Problem statement: Copy the lines below exactly, starting at the line that contains "físico do tórax, que" and stopping after the last line, and include no other lines.

========================================================================

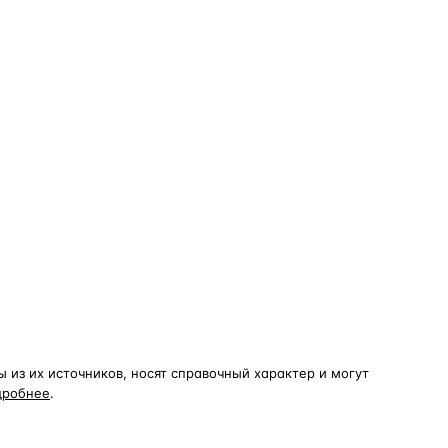
из их источников, носят справочный характер и могут
дробнее
.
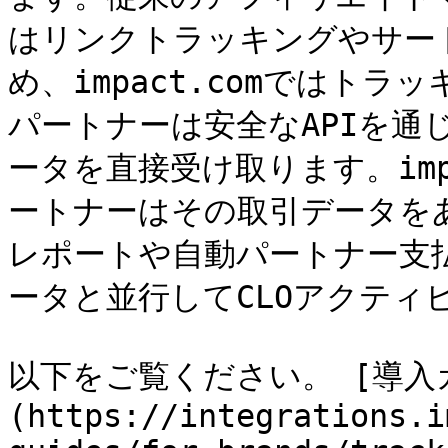
はリンクトラッキングやサード
め、impact.comではト
パートナーは安全なAPIを通
ータを直接受け取ります。impa
ートナーはその取引データを
レポートや自動パートナー支
ータと並行してCLOアクティ
以下をご覧ください。 [導入
(https://integrations.i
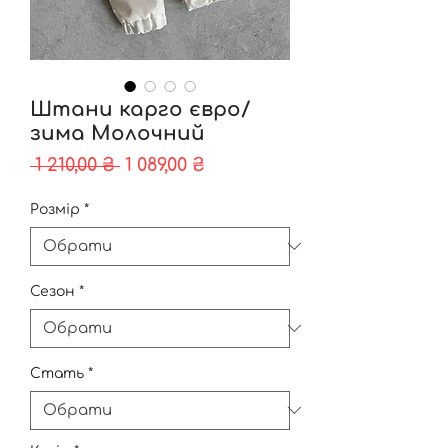
Штани карго євро/
зима Молочний
Звичайна
За
 1 210,00 ₴ 
1 089,00 ₴
ціна
розпродажем
Розмір
*
Сезон
*
Стать
*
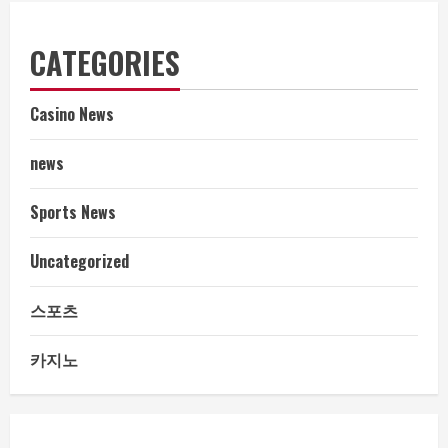
CATEGORIES
Casino News
news
Sports News
Uncategorized
스포츠
카지노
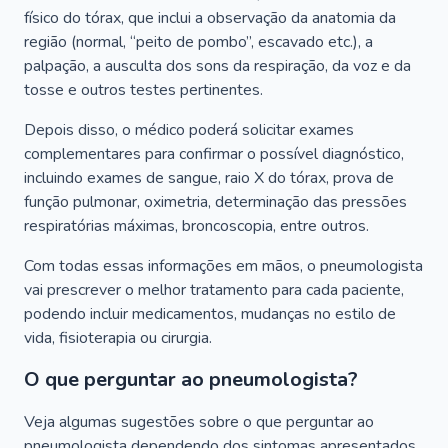
físico do tórax, que inclui a observação da anatomia da
região (normal, “peito de pombo”, escavado etc.), a
palpação, a ausculta dos sons da respiração, da voz e da
tosse e outros testes pertinentes.
Depois disso, o médico poderá solicitar exames
complementares para confirmar o possível diagnóstico,
incluindo exames de sangue, raio X do tórax, prova de
função pulmonar, oximetria, determinação das pressões
respiratórias máximas, broncoscopia, entre outros.
Com todas essas informações em mãos, o pneumologista
vai prescrever o melhor tratamento para cada paciente,
podendo incluir medicamentos, mudanças no estilo de
vida, fisioterapia ou cirurgia.
O que perguntar ao pneumologista?
Veja algumas sugestões sobre o que perguntar ao
pneumologista dependendo dos sintomas apresentados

========================================================================

Written answer:
físico do tórax, que inclui a observação da anatomia da
região (normal, “peito de pombo”, escavado etc.), a
palpação, a ausculta dos sons da respiração, da voz e da
tosse e outros testes pertinentes.
Depois disso, o médico poderá solicitar exames
complementares para confirmar o possível diagnóstico,
incluindo exames de sangue, raio X do tórax, prova de
função pulmonar, oximetria, determinação das pressões
respiratórias máximas, broncoscopia, entre outros.
Com todas essas informações em mãos, o pneumologista
vai prescrever o melhor tratamento para cada paciente,
podendo incluir medicamentos, mudanças no estilo de
vida, fisioterapia ou cirurgia.
O que perguntar ao pneumologista?
Veja algumas sugestões sobre o que perguntar ao
pneumologista dependendo dos sintomas apresentados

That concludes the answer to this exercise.